O governo diz que os instrutores deverão ser credenciados pelos Detrans. A Senatran permitirá a formação desses profissionais por cursos digitais, mas que seguirão critérios rigorosos definidos pelos Detrans e pela Senatran. Haverá conteúdos padronizados, avaliação final obrigatória e controle digital.
Nenhum profissional poderá atuar sem credenciamento oficial e serão identificados digitalmente na Carteira Digital de Trânsito (CDT).
O que dizem as autoescolas?
O fim da obrigatoriedade das autoescolas poderá gerar um impacto de R$ 14 bilhões no faturamento do setor, além da ameaça a 300 mil empregos. É o que aponta um levantamento da Federação Nacional das Autoescolas e Centros de Formação de Condutores (Feneauto).
De acordo com Ygor Valença, presidente da entidade, haveria um desmonte da rede, estruturada ao longo de quase três décadas, que hoje garante segurança viária, empregos formais, arrecadação de tributos e recursos para políticas sociais e habitacionais em todo o território nacional.
Atualmente, o setor de formação de condutores no Brasil conta com 15.757 CFCs em operação e movimentam uma massa salarial de R$ 429 milhões por mês.

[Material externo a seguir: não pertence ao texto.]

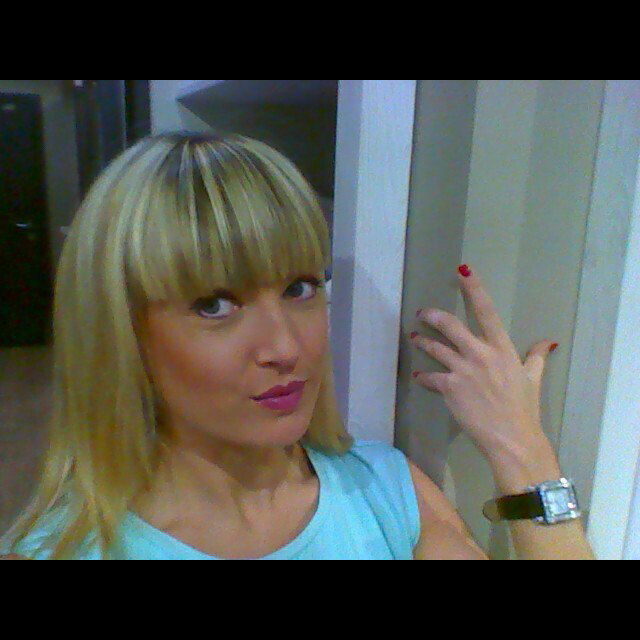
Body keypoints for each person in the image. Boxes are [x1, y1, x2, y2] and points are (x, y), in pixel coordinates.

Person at [0, 132, 594, 560]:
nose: (286, 347)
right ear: (122, 333)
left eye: (300, 288)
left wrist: (523, 451)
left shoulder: (385, 491)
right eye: (215, 305)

Impactos econômicos e fiscais
Como dito acima, além da perda imediata de R$ 14 bilhões por ano do faturamento do setor, haveria um declínio de R$ 1,92 bilhão de arrecadação tributária. Hoje, a legislação impõe como exigência o credenciamento dos CFCs, assim como a regularidade fiscal e tributária, ou seja, o pagamento de impostos.
O efeito dominó se alastraria, sobretudo, nos municípios médios e pequenos, os quais experimentariam queda do consumo local e declinação de arrecadação de ICMS e ISS, diz a entidade. O custo social relativo à subida de sinistros de trânsito pode encarecer ainda mais o dano, pois os acidentes correspondem a cerca de 3% do PIB nacional.
Impacto no SUS
A federação alerta também para o possível aumento em mortes e vítimas no trânsito. Estudos da OMS e da OPAS demonstram que o treinamento estruturado de condutores é fator determinante para reduzir acidentes, hospitalizações e mortes. O Brasil registra 33 mil mortes anuais.

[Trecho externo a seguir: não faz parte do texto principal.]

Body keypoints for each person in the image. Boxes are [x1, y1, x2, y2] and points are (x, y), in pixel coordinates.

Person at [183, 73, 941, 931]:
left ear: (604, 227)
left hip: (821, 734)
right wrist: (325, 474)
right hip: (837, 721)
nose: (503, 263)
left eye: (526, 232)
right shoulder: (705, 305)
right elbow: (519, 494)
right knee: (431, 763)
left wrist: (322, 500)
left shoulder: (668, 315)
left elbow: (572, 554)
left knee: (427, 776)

“Estamos diante de uma proposta que ameaça não apenas o setor, mas a sociedade como um todo. Desmontar a rede de CFCs significa abrir mão de empregos, de arrecadação e, principalmente, da segurança no trânsito. O Brasil ainda convive com números alarmantes de mortes em acidentes, e flexibilizar a formação de condutores é retroceder em décadas de conquistas. A preservação dessa rede não é uma pauta corporativa, é uma questão de interesse público”, argumenta Ygor Valença, presidente da Feneauto, à imprensa.